The group that encountered flowers for 4 minutes reported a feeling of being comfortable, relaxed and worry-free. This study was published in the Japan Society of Physiological Anthropology (JSPA).

Sweet Pea

This plant is pink and happy as it can be. From David Domoney's Chelsea exhibit, most people voted this plant for its sentimental relevance. Most people reminisce of the memories of their childhood working in the garden with their grandmother.

Sweet Peas are one of the top voted garden plants as they make impressively shaped flowers.

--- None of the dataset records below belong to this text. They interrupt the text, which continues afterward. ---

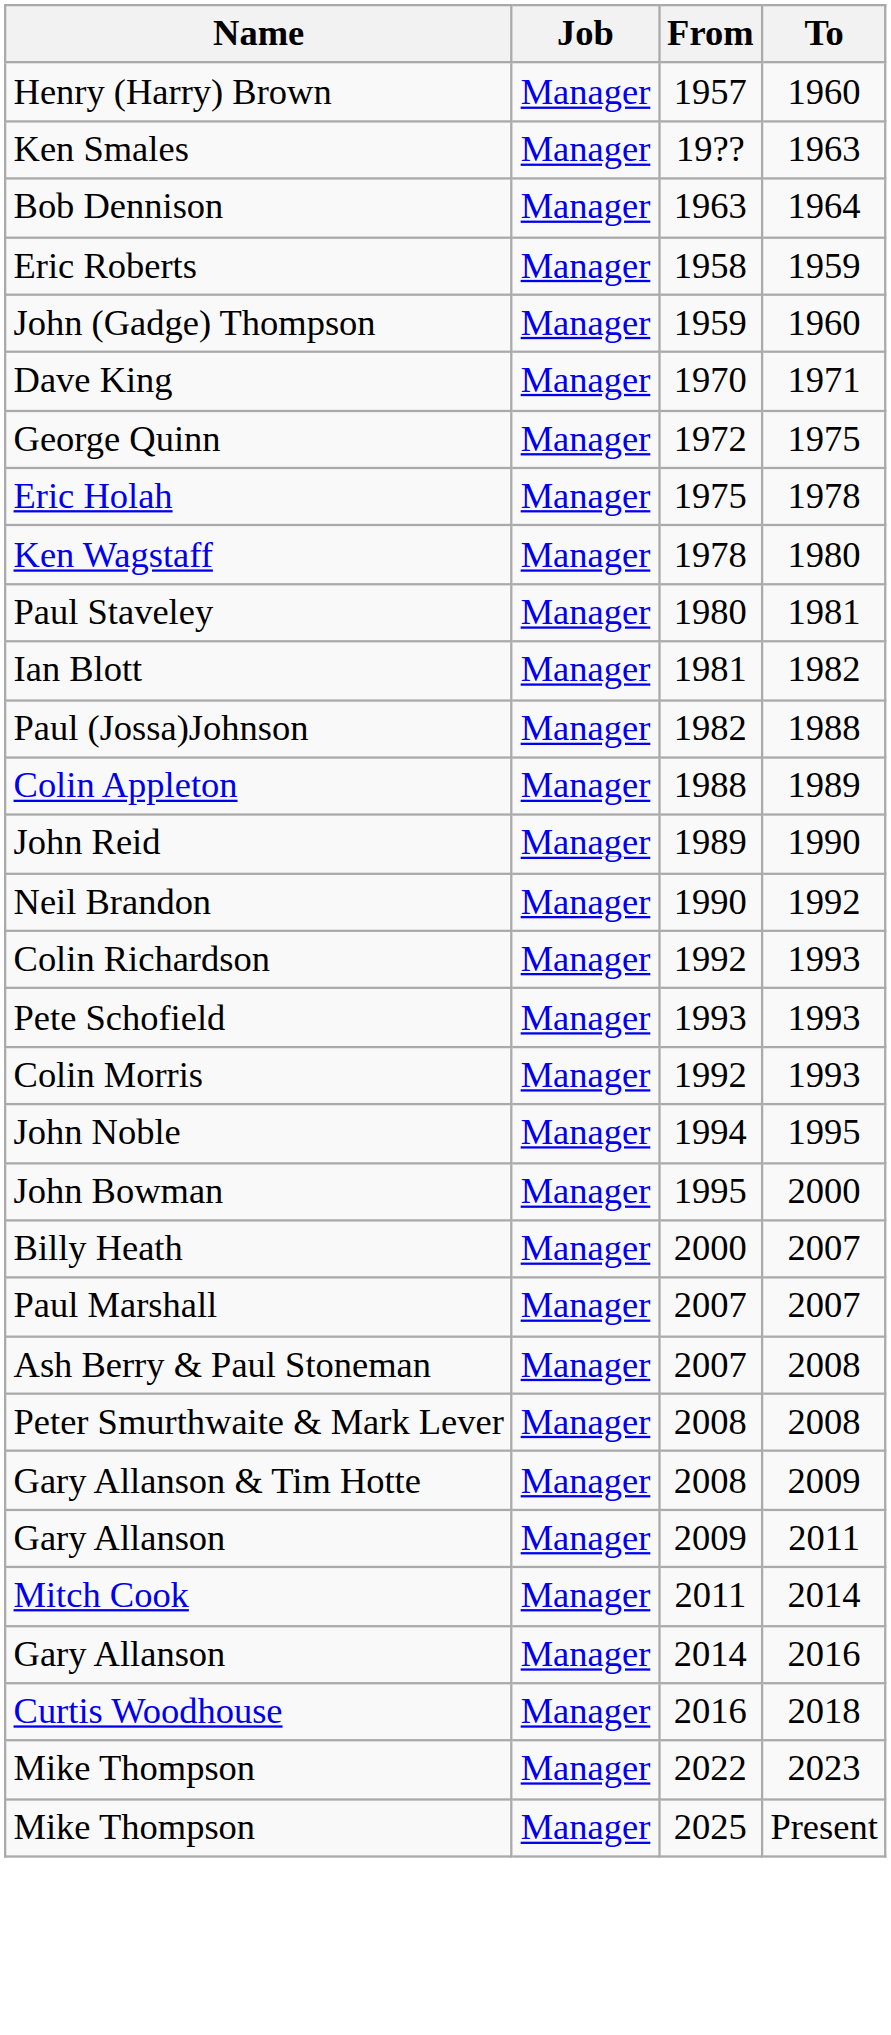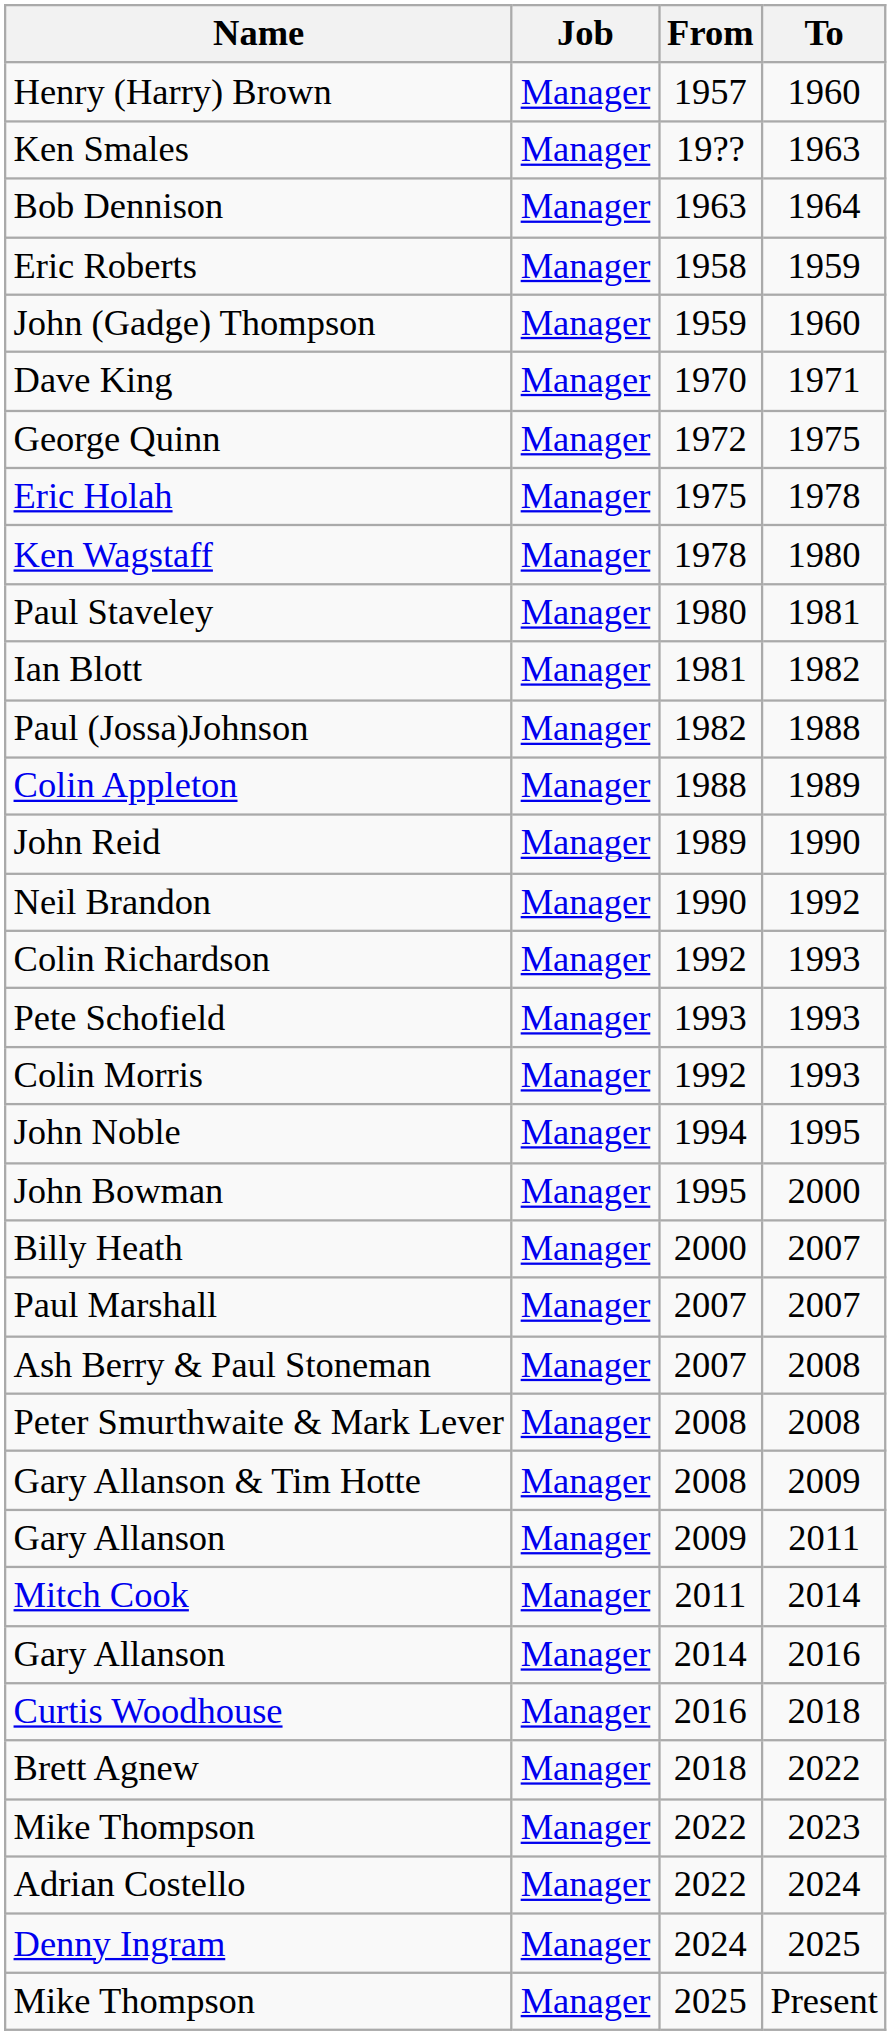+ row: Brett Agnew | Manager | 2018 | 2022
+ row: Adrian Costello | Manager | 2022 | 2024
+ row: Denny Ingram | Manager | 2024 | 2025
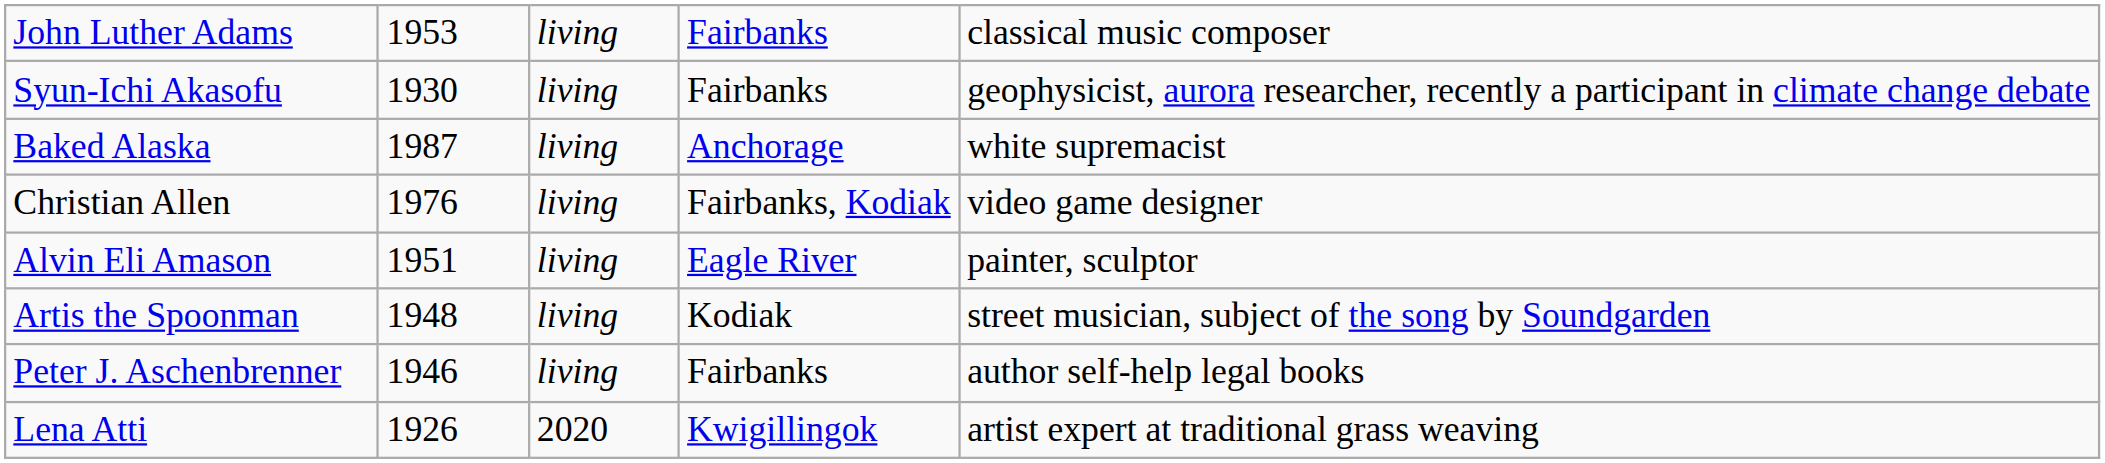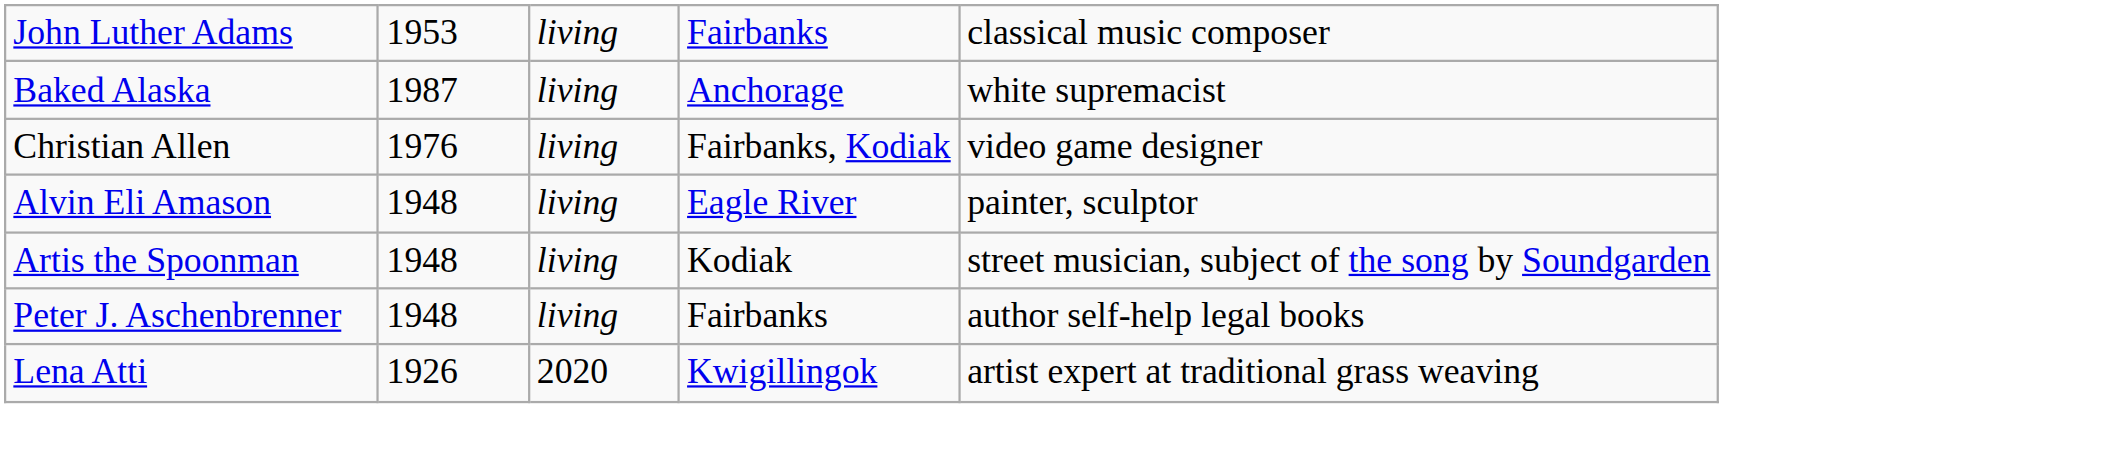- row: Syun-Ichi Akasofu | 1930 | living | Fairbanks | geophysicist, aurora researcher, recently a participant in climate change debate
Alvin Eli Amason | column 2: 1951 -> 1948
Peter J. Aschenbrenner | column 2: 1946 -> 1948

The fresh fragrance also makes it a crowd favorite.

Basil

Well, who doesn't love this herb? This captivating plant gives off the aroma that takes you back to your favorite epicure restaurant. The positive effects given out by the basil plant is triggered by linalool.

Linalool is an organic compound that is present in a huge variety of plants. This compound is widely used in an extract form to add in aromatherapy and perfumes. This floral scent relieves stress and is commonly found on lavender and basil.

A study from Aiko Nakamura and his team of Japanese researchers found that linalool, a compound found in basil, helped the stressed-out lab rats to calm down. Their elevated lymphocyte and neutrophil levels were stabilized after inhaling linalool.

This study published in the American Chemical Society’s Journal of Agricultural and Food Chemistry back in late June 2009 found that linalool slowed down the activity of over 100 genes that "freak out" in times of stressful occurrences.

Conclusion

Feeling sad and fatigued can be debilitating.

If it starts affecting your productivity, effectiveness, mental health and physiological well-being, you may need professional intervention. But with the right combination of help from science, a healthy lifestyle, a fine-tuned diet, and the aid of these plants, you can divert your brain chemicals to help you feel a little better and a tad bit lighter.

The same goes for keeping a close connection with nature.

Spending a few minutes to walk among green-spaces, garden, go hiking, or go biking on a walk among trees can all make you feel happiness only nature can give.